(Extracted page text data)
⁂
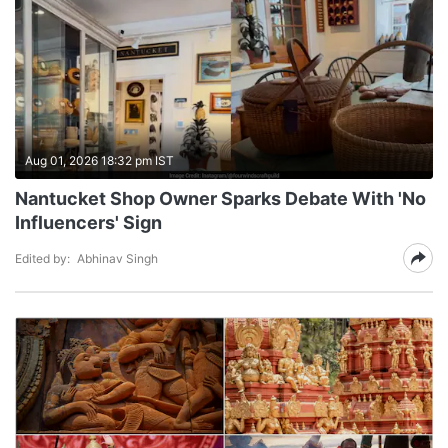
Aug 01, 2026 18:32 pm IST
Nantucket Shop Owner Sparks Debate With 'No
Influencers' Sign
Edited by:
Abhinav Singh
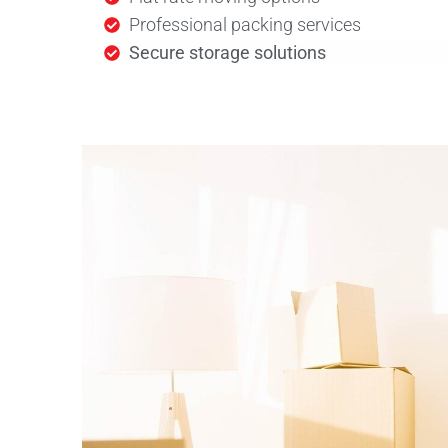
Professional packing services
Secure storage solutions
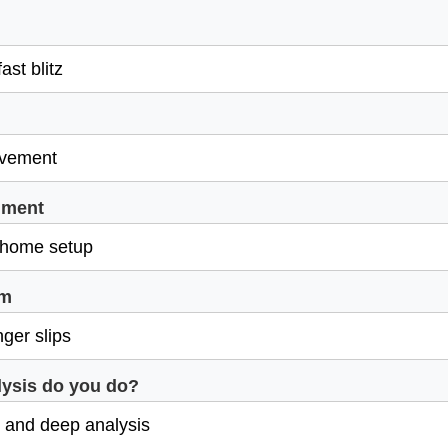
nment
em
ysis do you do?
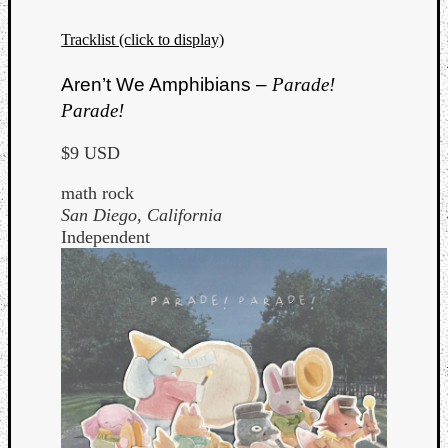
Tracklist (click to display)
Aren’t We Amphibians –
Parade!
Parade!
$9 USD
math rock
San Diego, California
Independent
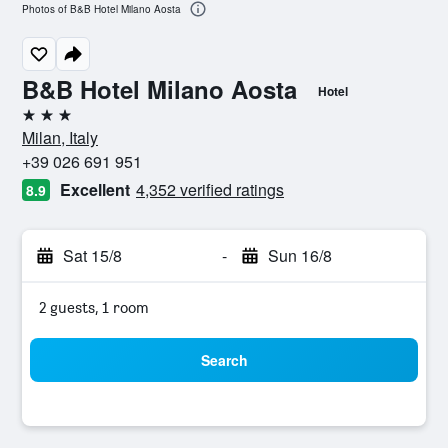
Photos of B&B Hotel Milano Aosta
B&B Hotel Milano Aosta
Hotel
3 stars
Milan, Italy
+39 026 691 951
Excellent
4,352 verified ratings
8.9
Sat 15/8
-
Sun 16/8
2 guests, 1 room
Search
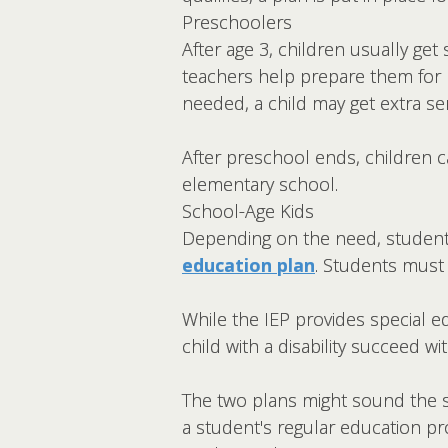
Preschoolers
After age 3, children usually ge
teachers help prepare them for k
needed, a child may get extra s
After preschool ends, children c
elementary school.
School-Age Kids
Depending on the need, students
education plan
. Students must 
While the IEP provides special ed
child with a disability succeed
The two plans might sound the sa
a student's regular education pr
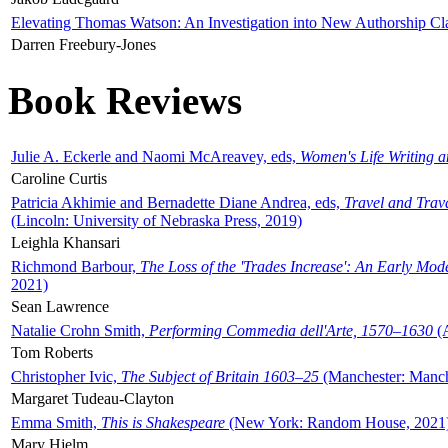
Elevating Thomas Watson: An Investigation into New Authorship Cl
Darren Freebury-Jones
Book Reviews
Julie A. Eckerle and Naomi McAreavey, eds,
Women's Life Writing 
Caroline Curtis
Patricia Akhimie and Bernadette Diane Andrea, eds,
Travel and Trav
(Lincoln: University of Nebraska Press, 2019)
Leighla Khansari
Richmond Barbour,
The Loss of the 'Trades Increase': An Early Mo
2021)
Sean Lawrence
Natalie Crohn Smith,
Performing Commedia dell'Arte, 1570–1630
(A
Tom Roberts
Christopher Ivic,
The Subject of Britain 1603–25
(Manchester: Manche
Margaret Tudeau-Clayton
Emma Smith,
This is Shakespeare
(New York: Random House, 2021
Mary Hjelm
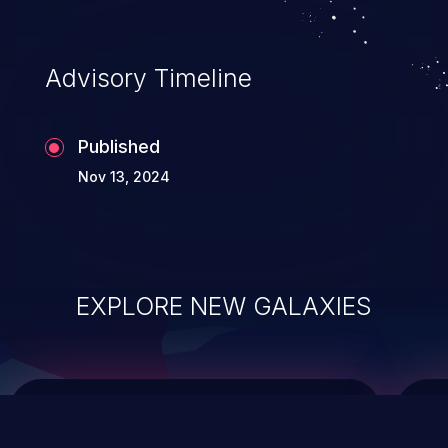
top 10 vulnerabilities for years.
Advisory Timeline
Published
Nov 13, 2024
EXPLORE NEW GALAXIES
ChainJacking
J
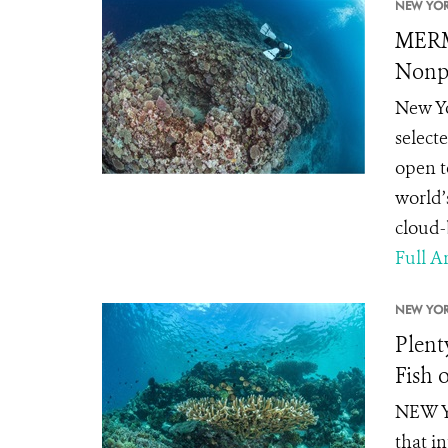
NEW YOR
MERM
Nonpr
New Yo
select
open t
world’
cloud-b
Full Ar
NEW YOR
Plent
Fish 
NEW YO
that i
⁂
Please write out all the data again word for word, but not the pictures.

-- Answer section --
Aug 01, 2026 18:32 pm IST
Nantucket Shop Owner Sparks Debate With 'No
Influencers' Sign
Edited by:
Abhinav Singh
Professional packing services
Secure storage solutions
nment
em
ysis do you do?
Tracklist (click to display)
Aren’t We Amphibians –
Parade!
Parade!
$9 USD
math rock
San Diego, California
Independent
Photos of B&B Hotel Milano Aosta
B&B Hotel Milano Aosta
Hotel
3 stars
Milan, Italy
+39 026 691 951
Excellent
4,352 verified ratings
8.9
Sat 15/8
-
Sun 16/8
2 guests, 1 room
Search
Preschoolers
After age 3, children usually ge
teachers help prepare them for k
needed, a child may get extra s
After preschool ends, children c
elementary school.
School-Age Kids
Depending on the need, students
education plan
. Students must 
While the IEP provides special ed
child with a disability succeed
The two plans might sound the sa
a student's regular education pr
Elevating Thomas Watson: An Investigation into New Authorship Cl
Darren Freebury-Jones
Book Reviews
Julie A. Eckerle and Naomi McAreavey, eds,
Women's Life Writing 
Caroline Curtis
Patricia Akhimie and Bernadette Diane Andrea, eds,
Travel and Trav
(Lincoln: University of Nebraska Press, 2019)
Leighla Khansari
Richmond Barbour,
The Loss of the 'Trades Increase': An Early Mo
2021)
Sean Lawrence
Natalie Crohn Smith,
Performing Commedia dell'Arte, 1570–1630
(A
Tom Roberts
Christopher Ivic,
The Subject of Britain 1603–25
(Manchester: Manche
Margaret Tudeau-Clayton
Emma Smith,
This is Shakespeare
(New York: Random House, 2021
Mary Hjelm
top 10 vulnerabilities for years.
Advisory Timeline
Published
Nov 13, 2024
EXPLORE NEW GALAXIES
ChainJacking
J
NEW YOR
MERM
Nonpr
New Yo
select
open t
world’
cloud-b
Full Ar
NEW YOR
Plent
Fish 
NEW YO
that i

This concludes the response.